··· MATERIAL PROVIDED ···

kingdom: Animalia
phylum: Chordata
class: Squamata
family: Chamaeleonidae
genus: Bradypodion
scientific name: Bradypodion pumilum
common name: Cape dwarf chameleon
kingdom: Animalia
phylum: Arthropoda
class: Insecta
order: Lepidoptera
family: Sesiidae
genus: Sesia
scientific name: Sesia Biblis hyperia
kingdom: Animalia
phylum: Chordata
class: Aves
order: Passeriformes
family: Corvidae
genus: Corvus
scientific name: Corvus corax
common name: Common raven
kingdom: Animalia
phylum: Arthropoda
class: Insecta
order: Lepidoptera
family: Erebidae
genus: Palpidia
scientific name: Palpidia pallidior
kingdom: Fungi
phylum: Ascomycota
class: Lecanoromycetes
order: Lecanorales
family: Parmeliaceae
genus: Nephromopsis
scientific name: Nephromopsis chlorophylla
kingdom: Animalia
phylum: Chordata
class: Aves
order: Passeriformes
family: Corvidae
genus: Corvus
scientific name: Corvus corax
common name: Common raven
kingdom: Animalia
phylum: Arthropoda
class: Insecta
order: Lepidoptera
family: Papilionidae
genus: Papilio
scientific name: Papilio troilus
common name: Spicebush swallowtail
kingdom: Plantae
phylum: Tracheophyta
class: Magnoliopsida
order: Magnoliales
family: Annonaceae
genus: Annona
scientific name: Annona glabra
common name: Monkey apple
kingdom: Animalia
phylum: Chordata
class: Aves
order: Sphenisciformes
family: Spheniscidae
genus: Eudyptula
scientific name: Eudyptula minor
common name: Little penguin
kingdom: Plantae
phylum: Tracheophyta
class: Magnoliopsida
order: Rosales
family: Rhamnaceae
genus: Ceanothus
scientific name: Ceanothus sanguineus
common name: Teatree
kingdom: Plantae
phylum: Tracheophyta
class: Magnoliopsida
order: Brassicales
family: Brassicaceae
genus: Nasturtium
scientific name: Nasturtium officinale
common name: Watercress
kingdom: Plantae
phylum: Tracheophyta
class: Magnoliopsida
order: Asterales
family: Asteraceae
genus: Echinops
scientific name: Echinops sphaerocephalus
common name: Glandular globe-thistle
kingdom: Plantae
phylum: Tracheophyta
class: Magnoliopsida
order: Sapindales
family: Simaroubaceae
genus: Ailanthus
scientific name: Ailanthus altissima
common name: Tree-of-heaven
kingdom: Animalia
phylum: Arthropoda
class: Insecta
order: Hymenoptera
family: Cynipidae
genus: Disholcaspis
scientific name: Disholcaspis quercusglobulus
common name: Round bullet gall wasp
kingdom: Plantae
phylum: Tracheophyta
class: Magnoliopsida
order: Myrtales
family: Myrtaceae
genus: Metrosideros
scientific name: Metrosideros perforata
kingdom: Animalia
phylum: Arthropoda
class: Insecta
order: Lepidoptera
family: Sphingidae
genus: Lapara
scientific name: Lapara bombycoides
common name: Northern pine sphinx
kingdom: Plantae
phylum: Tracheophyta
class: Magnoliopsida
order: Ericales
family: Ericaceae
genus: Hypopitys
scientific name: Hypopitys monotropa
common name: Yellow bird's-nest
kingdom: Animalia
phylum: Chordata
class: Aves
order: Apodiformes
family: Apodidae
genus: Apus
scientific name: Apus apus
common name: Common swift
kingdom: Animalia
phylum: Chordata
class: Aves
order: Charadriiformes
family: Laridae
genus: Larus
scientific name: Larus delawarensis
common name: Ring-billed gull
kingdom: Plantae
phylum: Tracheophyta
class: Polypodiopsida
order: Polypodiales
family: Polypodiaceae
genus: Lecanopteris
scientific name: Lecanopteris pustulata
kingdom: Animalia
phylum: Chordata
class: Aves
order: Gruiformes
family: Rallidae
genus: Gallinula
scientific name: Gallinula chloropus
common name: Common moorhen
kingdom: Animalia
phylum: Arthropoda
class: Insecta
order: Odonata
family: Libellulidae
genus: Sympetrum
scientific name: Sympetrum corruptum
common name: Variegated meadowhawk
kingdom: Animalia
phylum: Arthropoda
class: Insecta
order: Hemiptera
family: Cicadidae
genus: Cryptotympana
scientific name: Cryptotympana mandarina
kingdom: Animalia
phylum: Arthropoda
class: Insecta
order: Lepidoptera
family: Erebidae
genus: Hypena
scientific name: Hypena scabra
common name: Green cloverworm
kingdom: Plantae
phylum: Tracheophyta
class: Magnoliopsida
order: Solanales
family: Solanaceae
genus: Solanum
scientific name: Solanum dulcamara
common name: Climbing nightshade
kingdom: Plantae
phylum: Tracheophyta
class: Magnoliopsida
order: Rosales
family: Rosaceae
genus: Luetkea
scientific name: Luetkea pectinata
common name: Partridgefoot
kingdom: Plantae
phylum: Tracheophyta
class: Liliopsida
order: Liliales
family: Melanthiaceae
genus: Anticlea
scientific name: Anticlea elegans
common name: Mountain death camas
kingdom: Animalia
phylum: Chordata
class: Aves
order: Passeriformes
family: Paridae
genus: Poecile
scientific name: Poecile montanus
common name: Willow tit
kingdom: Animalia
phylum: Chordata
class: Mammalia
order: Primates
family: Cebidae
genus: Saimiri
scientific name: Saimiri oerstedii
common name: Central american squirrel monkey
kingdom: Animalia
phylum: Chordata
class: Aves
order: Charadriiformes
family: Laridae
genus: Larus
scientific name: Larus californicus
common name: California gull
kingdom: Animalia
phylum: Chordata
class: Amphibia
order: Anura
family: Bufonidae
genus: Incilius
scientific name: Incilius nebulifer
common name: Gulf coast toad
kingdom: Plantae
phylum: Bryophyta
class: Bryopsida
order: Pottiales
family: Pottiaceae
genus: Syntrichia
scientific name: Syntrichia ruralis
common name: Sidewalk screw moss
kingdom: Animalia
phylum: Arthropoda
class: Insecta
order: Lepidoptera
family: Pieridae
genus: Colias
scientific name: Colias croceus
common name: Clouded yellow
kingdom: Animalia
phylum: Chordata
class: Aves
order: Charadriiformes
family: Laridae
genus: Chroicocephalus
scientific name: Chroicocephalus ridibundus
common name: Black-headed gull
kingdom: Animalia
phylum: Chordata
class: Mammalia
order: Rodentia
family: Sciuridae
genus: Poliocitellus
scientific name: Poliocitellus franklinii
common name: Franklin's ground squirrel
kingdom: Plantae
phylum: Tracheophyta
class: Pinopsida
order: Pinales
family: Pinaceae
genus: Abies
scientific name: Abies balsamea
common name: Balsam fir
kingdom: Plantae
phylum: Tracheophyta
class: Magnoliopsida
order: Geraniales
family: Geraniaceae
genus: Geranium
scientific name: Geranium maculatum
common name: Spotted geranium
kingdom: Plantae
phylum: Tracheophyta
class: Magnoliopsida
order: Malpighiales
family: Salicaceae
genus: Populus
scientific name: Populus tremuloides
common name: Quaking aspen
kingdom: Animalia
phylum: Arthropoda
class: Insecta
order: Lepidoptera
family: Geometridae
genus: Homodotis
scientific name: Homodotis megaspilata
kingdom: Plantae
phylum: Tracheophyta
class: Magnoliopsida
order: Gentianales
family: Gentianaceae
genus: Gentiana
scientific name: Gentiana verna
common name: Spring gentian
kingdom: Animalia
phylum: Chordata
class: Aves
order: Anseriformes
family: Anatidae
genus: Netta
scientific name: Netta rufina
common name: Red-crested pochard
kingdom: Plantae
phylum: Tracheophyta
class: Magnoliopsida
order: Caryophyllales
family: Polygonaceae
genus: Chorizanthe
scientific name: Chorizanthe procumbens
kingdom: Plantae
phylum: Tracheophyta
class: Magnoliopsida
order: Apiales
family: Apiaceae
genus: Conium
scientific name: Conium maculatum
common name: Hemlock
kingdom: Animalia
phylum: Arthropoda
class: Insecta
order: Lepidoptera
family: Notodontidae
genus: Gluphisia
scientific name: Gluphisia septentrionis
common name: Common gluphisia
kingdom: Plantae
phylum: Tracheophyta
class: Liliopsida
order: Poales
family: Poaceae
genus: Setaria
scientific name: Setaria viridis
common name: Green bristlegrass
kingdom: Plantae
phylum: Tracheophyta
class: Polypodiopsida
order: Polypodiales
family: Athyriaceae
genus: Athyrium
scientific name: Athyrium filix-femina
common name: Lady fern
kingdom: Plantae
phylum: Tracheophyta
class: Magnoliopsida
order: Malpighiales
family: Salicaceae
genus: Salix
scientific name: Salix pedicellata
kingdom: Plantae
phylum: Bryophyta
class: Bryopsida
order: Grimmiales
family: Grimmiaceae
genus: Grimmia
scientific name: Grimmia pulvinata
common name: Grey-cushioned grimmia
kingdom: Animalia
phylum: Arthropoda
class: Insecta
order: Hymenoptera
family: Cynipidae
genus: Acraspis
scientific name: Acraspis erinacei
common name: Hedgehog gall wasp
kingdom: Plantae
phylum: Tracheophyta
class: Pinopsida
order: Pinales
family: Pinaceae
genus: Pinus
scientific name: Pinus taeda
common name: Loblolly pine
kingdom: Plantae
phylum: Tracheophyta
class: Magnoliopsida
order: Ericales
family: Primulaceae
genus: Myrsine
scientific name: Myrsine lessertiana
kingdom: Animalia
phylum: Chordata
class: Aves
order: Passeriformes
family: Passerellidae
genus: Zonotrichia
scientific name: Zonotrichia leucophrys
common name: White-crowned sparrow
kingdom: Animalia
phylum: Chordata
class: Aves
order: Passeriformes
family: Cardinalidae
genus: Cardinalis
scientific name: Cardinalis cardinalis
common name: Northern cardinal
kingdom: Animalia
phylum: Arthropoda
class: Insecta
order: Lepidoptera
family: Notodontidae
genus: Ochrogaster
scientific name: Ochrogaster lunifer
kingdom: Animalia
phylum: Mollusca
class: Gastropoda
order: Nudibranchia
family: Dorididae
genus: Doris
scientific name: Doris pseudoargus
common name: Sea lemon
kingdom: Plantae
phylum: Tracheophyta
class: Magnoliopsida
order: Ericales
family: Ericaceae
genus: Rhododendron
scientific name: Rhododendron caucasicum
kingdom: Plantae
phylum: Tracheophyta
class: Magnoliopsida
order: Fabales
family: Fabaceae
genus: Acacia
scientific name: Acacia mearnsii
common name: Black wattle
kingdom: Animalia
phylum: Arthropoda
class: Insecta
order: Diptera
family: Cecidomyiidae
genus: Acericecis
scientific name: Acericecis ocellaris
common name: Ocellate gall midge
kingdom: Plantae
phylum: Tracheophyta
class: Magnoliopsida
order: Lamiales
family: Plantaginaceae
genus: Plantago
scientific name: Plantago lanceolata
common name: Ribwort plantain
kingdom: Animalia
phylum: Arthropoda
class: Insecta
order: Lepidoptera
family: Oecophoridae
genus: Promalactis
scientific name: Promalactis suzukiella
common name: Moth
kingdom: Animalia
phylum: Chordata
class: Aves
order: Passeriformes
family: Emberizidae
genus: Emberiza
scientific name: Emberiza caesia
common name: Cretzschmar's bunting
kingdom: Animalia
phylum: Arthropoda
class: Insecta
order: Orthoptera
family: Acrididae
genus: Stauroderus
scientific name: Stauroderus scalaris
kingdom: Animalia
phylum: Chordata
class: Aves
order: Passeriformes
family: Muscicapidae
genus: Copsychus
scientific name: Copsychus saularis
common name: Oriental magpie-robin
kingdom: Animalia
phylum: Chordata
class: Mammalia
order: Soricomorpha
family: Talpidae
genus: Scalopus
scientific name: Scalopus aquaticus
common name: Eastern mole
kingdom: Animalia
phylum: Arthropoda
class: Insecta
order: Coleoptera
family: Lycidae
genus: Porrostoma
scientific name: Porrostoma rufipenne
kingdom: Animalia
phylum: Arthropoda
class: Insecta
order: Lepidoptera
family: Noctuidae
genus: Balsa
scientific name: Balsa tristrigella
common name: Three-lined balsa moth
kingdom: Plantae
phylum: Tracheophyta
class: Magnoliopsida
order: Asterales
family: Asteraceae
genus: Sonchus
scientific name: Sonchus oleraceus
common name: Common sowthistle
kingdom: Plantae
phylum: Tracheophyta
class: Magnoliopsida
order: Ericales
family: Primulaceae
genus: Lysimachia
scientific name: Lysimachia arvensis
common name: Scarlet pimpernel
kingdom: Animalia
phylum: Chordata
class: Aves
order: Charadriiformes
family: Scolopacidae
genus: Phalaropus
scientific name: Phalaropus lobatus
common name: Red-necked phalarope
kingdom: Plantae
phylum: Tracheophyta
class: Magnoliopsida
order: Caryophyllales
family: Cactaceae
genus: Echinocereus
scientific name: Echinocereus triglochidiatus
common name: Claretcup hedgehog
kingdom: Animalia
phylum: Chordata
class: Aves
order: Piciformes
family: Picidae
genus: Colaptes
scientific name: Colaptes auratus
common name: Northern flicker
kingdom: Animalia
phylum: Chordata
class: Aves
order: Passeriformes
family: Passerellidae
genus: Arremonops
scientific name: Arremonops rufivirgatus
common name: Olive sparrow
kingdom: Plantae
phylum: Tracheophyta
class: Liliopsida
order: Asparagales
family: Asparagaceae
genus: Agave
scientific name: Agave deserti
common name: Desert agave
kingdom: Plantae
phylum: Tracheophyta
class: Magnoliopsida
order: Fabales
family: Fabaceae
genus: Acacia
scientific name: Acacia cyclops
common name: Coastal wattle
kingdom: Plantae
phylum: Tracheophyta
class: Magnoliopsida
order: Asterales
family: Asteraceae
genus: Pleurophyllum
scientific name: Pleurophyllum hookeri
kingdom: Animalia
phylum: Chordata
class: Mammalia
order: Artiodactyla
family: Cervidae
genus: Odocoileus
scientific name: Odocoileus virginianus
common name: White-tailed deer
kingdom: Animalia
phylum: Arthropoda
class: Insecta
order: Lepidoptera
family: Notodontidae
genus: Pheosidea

···

Update the items between the lines holding "genus: Lysimachia" and "scientific name: Agave deserti", inclusive, changing every "common name" to "vernacular name" and leaving the rest unchanged. Return only those lines.

RESULT OF THIS EXERCISE:
genus: Lysimachia
scientific name: Lysimachia arvensis
vernacular name: Scarlet pimpernel
kingdom: Animalia
phylum: Chordata
class: Aves
order: Charadriiformes
family: Scolopacidae
genus: Phalaropus
scientific name: Phalaropus lobatus
vernacular name: Red-necked phalarope
kingdom: Plantae
phylum: Tracheophyta
class: Magnoliopsida
order: Caryophyllales
family: Cactaceae
genus: Echinocereus
scientific name: Echinocereus triglochidiatus
vernacular name: Claretcup hedgehog
kingdom: Animalia
phylum: Chordata
class: Aves
order: Piciformes
family: Picidae
genus: Colaptes
scientific name: Colaptes auratus
vernacular name: Northern flicker
kingdom: Animalia
phylum: Chordata
class: Aves
order: Passeriformes
family: Passerellidae
genus: Arremonops
scientific name: Arremonops rufivirgatus
vernacular name: Olive sparrow
kingdom: Plantae
phylum: Tracheophyta
class: Liliopsida
order: Asparagales
family: Asparagaceae
genus: Agave
scientific name: Agave deserti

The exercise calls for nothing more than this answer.